Text section —

---------------

Bad breath, also called halitosis, can be embarrassing and in some cases may even cause anxiety. It's no wonder that store shelves are overflowing with gum, mints, mouthwashes and other products designed to fight bad breath. It is also associated with depression and symptoms of obsessive compulsive disorder
Concerns of bad breath may be divided into genuine and non-genuine cases. Of those who have genuine bad breath, about 85% of cases come from inside the mouth. The remaining cases are believed to be due to disorders in the nose, sinuses, throat, lungs, esophagus, or stomach. Rarely, bad breath can be due to an underlying medical condition such as liver failure or ketoacidosis. Non-genuine cases occur when someone feels they have bad breath but someone else cannot detect it.
80-90% of bad breath starts in the mouth.
If you have bad breath, start by brushing your teeth and flossing regularly.
Ask your dentist or someone close to you if they’ve noticed that you have bad breath.
About 15-30% of people experience daytime bad breath or halitosis.
The good news is there are ways to help prevent it.
What is bad breath?
Bad breath is a “a noticeable and unpleasant odor in the breath.
It can be embarrassing, and often hard to recognize because it’s very hard to smell your own breath.
What causes bad breath?
Most of the time bad breath is caused when food collects and then gets trapped between the teeth and the tongue. The food that’s stuck breaks down and releases bacteria. The bacteria then release a sulfur gas, which smells bad. Bad breath can also be caused by bacteria trapped in the sinus passages of the nose when a person has a sinus infection.
Other causes of bad breath may include:
Eating certain food such as garlic
Dry mouth (when the saliva flow decreases) which can be caused by certain medications, or breathing with your mouth open
Nasal (nose) infections or problems affecting nasal airflow or mucus production
“Tonsoliths”-small stones attached to the tongue and made by the tonsils can cause a bad smell when a person with them coughs
Gum disease (sometimes called gingivitis)

---------------

Data provided —
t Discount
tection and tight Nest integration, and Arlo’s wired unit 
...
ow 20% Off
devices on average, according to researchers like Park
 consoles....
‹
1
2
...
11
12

---------------

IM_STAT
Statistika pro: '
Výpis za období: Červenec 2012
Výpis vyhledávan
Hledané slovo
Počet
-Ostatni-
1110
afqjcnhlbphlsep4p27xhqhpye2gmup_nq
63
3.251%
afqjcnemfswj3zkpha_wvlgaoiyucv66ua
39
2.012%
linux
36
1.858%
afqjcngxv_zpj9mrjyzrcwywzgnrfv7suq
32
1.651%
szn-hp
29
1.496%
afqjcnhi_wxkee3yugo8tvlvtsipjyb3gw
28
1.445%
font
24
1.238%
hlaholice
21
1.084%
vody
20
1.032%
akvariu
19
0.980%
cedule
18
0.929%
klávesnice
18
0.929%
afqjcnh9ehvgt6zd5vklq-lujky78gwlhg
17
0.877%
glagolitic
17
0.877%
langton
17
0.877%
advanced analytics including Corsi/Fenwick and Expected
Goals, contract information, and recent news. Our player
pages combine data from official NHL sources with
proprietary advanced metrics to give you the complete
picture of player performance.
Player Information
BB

---------------

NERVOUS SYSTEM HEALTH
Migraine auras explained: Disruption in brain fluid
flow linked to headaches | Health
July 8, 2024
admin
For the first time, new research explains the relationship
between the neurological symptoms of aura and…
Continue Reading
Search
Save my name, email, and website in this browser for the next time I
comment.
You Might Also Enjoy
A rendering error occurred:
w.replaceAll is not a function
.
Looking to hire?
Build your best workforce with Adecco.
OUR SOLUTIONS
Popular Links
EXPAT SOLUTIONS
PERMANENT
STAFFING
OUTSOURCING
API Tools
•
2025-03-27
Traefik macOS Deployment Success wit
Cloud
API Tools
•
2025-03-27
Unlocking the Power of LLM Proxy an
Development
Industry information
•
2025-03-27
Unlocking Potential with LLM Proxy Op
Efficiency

---------------

Study questions —
1. Summarize the text on bad breath in two sentences.
2. Decide whether each statement agrees with the text on bad breath, answering yes or no and quoting the words that settle it: (a) About 85% of genuine bad breath cases come from inside the mouth. (b) People can easily smell their own breath. (c) Gum disease is sometimes called gingivitis.
The entries are separate material and are not part of the text on bad breath.

Outputs in order —
1. Bad breath, or halitosis, is a noticeable and unpleasant odor in the breath that can be embarrassing and hard to recognize, and most genuine cases come from inside the mouth. It is mostly caused by food trapped between the teeth and tongue that breaks down and releases bacteria, which give off a bad-smelling sulfur gas, though other causes include certain foods, dry mouth, nasal problems, small stones made by the tonsils, and gum disease.

2.
(a) Yes: "Of those who have genuine bad breath, about 85% of cases come from inside the mouth."
(b) No: "it’s very hard to smell your own breath."
(c) Yes: "Gum disease (sometimes called gingivitis)"